Утром в день рождения сестры Олив решительно вынула из-под кровати свою скрипку и сыграла для Кларри в кухне перед завтраком. За прошедшие месяцы она впервые взяла в руки инструмент. Ее пальцы потеряли беглость из-за отсутствия практики, но Кларри была чрезвычайно рада видеть, как в усталых глазах Олив снова зажегся свет, когда она играла, а когда закончила, ее лицо осветила довольная улыбка.
— Это был самый лучший подарок, который я получала, — сказала Кларри, поцеловав сестру. — Спасибо. А теперь спрячь скрипку, пока не явилась Лили и не порубила ее на дрова.
На лице Олив отразился ужас, и она бросилась наверх прятать инструмент, хотя Кларри сказала это в шутку.

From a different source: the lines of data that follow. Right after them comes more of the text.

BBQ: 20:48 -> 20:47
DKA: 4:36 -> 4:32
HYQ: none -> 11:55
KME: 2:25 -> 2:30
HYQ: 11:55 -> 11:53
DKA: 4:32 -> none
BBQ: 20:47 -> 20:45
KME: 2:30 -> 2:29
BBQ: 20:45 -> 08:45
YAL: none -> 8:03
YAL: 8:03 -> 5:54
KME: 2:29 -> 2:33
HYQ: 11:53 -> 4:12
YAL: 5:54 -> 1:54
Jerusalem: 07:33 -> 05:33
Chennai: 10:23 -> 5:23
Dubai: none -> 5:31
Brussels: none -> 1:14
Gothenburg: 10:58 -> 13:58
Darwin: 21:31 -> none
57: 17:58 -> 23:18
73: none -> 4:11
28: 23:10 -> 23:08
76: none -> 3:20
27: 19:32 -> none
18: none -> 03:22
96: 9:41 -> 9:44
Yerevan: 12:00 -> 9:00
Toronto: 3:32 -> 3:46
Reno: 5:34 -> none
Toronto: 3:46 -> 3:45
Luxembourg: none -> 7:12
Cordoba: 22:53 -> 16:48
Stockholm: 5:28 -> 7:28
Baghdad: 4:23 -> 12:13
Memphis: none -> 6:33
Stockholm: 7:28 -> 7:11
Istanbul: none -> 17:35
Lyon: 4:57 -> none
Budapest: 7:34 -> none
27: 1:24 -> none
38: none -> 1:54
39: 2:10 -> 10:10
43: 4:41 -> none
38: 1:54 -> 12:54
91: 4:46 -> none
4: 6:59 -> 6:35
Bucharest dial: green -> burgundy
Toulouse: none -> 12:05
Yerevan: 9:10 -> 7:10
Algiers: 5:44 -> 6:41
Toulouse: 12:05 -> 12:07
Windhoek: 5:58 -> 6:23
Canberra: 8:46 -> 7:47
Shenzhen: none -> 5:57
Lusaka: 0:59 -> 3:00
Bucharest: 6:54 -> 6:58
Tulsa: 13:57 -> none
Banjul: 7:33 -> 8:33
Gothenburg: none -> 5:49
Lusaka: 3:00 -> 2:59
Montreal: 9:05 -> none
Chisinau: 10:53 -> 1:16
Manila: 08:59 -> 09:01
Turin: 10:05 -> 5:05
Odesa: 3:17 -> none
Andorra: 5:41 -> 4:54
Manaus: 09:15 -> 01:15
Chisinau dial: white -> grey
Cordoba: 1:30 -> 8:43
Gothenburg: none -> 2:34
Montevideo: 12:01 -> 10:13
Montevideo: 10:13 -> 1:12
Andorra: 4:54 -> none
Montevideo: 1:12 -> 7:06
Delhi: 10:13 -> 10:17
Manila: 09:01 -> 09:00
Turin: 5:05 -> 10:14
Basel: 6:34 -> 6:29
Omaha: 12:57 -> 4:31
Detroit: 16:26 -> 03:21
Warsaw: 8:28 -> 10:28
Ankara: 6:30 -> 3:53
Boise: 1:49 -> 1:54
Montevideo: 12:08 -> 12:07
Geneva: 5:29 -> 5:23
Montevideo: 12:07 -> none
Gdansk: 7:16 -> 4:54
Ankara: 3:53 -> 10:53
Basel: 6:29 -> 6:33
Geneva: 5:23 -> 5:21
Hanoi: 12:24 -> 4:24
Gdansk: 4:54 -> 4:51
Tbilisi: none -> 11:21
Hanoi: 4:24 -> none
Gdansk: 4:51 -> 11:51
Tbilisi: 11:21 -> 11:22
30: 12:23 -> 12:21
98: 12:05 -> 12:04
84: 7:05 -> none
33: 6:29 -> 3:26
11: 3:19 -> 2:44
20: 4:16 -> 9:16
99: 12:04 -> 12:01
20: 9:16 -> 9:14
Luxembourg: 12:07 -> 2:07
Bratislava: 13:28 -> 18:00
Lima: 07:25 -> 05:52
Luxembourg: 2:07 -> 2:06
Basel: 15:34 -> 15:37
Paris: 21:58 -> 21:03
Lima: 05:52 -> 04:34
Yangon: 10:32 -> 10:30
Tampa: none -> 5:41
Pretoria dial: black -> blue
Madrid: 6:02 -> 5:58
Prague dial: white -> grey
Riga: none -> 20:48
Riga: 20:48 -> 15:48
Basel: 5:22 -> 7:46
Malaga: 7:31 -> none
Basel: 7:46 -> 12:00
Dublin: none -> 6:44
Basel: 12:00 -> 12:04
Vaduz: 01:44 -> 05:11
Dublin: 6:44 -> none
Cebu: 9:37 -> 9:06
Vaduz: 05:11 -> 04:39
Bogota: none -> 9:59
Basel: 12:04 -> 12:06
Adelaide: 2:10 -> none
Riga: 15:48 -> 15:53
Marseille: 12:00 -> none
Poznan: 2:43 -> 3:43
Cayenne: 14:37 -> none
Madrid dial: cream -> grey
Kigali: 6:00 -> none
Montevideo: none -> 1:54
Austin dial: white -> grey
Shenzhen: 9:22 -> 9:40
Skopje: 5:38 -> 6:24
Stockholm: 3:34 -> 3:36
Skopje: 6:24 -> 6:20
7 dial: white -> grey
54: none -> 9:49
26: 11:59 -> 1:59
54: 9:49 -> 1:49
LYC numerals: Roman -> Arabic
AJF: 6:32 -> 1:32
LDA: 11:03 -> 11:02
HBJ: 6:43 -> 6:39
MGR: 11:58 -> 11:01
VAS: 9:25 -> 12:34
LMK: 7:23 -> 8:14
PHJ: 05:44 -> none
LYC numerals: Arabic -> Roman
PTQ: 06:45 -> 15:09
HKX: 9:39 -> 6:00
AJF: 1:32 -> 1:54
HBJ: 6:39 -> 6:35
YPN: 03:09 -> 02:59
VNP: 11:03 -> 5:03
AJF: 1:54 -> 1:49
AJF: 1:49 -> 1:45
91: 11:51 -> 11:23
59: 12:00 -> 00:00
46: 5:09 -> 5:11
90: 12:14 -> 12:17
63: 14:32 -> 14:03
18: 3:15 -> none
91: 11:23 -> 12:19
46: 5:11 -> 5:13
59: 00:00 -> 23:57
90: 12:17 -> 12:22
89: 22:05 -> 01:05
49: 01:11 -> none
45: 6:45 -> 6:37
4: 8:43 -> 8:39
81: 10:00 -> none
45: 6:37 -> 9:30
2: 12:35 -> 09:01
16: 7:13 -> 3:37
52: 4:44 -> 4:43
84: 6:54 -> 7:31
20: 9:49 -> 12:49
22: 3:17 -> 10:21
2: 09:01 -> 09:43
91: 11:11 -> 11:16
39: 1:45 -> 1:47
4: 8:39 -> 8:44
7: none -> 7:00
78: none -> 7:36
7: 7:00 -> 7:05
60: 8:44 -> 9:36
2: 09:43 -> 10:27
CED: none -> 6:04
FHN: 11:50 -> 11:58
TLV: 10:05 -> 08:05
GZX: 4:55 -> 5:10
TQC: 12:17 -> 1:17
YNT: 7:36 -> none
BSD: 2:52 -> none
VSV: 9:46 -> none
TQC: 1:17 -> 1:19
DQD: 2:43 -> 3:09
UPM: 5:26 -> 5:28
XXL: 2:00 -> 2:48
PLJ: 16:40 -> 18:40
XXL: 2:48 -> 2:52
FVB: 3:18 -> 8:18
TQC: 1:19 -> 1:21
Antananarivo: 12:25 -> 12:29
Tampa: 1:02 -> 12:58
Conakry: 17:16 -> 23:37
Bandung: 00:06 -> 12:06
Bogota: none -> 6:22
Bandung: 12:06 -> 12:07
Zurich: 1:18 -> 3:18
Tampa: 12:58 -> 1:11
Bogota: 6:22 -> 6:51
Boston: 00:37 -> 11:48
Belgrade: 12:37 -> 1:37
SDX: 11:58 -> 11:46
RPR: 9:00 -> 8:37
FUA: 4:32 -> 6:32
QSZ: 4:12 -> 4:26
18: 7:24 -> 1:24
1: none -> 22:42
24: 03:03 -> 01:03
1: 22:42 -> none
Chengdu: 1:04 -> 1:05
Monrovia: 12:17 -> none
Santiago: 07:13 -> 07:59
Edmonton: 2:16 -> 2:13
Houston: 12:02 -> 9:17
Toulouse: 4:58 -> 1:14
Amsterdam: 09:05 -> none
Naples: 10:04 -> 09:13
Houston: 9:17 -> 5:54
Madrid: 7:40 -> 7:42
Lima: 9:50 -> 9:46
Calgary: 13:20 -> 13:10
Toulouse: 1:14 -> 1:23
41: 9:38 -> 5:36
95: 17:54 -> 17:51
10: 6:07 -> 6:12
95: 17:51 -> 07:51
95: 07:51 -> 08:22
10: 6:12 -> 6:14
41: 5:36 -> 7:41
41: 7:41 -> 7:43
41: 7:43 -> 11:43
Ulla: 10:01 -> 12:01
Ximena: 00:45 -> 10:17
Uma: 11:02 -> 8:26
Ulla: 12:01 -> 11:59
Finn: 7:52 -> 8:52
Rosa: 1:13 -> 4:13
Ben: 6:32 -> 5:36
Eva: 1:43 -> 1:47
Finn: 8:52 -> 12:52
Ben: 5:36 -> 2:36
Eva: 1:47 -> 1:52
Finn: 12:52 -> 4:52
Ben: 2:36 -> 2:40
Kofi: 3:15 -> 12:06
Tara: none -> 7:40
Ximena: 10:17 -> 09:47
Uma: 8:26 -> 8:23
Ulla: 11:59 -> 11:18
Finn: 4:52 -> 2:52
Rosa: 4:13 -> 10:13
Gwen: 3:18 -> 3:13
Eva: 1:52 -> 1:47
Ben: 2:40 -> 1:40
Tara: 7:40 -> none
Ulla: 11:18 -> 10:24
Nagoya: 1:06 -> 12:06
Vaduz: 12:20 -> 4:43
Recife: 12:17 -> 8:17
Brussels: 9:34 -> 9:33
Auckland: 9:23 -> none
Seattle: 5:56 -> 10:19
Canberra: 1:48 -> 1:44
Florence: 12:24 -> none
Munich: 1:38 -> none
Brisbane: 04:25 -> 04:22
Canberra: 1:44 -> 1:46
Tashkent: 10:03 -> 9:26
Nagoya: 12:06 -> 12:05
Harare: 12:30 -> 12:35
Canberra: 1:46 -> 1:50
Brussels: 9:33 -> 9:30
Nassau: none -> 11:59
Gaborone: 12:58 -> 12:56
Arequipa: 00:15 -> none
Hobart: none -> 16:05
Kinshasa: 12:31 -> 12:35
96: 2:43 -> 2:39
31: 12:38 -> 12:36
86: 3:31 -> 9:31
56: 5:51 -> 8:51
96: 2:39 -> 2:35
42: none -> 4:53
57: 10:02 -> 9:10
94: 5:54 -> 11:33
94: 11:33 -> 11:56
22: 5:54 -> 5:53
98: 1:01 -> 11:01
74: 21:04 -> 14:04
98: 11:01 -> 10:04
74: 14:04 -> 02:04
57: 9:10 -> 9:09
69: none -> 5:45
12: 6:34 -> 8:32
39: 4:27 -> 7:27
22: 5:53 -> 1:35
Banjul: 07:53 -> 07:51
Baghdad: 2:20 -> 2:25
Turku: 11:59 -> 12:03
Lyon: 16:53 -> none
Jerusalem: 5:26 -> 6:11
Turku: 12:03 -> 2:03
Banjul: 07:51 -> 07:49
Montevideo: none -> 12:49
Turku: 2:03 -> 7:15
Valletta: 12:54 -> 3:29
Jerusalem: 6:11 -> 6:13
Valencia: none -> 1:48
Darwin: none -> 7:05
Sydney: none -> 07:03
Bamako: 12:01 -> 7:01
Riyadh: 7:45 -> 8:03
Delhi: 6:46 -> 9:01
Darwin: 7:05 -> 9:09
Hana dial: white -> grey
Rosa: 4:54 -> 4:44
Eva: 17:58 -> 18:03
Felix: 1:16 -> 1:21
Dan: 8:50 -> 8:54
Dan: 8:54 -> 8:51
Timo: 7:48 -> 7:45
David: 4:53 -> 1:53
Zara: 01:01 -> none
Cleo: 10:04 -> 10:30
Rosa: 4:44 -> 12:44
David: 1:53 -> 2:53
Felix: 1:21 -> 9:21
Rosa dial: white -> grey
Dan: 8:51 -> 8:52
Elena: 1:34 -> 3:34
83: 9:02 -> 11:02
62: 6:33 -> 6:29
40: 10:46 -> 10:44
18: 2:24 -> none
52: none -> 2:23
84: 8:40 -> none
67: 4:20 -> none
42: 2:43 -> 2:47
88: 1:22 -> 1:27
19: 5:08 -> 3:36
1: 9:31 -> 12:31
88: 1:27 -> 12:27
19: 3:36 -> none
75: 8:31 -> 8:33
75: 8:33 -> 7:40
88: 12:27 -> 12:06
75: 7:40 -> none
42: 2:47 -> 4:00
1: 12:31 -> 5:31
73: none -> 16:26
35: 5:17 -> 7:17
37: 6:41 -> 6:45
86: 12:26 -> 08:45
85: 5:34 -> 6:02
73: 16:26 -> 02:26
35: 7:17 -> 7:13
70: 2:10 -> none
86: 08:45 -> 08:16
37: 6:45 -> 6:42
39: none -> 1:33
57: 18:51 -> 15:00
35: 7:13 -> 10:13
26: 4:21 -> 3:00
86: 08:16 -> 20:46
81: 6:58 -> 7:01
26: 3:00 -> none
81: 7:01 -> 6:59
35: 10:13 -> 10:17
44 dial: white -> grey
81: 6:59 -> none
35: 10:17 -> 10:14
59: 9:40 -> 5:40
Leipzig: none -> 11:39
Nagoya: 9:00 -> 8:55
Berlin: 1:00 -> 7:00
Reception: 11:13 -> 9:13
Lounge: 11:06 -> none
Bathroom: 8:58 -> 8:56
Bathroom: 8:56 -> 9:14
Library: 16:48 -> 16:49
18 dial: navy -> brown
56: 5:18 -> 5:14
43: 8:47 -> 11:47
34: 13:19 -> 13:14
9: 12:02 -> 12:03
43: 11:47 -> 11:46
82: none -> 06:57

Позже Кларри скрепя сердце вошла в бар. От мысли, что она встретит Хобсона, у нее перехватывало дыхание и на лбу выступал холодный пот. Ее злило, что Лили и Джейред посылали ее прислуживать этому человеку, как будто ничего не случилось. Руки у Кларри так дрожали, что она чуть снова не уронила уставленный бокалами с пивом поднос. К ее радости, в тот день Хобсон в пивной не появился.
Настроение Кларри улучшилось, когда она увидела Лекси, Мэгги и Айну: они пришли во второй половине дня.
— Где ты пропадала, дорогая?! — воскликнула Мэгги.